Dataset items
+===+
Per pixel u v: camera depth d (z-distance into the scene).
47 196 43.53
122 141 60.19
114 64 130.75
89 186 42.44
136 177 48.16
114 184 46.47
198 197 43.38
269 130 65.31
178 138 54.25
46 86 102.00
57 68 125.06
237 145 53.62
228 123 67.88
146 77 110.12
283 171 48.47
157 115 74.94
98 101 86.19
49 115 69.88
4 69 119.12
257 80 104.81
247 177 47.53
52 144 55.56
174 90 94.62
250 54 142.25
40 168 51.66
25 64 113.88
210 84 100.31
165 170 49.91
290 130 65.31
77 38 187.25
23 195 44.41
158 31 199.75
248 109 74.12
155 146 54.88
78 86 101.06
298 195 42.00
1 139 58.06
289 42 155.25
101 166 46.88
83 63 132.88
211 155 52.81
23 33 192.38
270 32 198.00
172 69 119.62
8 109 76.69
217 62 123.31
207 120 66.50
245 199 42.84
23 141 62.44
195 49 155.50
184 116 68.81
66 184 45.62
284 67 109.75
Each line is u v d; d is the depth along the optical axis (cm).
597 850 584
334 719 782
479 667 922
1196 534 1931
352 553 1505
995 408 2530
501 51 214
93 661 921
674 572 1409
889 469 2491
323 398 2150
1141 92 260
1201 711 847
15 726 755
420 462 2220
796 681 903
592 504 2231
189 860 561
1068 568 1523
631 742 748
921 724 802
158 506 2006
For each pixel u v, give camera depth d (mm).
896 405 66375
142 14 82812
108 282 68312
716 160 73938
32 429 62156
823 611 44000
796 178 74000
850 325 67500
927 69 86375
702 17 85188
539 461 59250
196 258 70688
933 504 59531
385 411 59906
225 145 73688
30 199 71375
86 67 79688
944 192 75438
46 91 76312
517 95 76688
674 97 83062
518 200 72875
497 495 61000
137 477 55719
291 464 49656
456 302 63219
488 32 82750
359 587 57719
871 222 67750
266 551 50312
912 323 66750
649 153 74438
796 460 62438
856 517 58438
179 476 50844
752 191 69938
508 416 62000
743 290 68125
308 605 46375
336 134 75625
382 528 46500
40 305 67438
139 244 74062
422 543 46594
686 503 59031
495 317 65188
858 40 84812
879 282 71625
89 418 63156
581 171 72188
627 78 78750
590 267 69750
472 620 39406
+===+
Please give back, exactly as it stands above, the stretch from the line with "25 64 113.88" through the line with "284 67 109.75", and no line outside it.

25 64 113.88
210 84 100.31
165 170 49.91
290 130 65.31
77 38 187.25
23 195 44.41
158 31 199.75
248 109 74.12
155 146 54.88
78 86 101.06
298 195 42.00
1 139 58.06
289 42 155.25
101 166 46.88
83 63 132.88
211 155 52.81
23 33 192.38
270 32 198.00
172 69 119.62
8 109 76.69
217 62 123.31
207 120 66.50
245 199 42.84
23 141 62.44
195 49 155.50
184 116 68.81
66 184 45.62
284 67 109.75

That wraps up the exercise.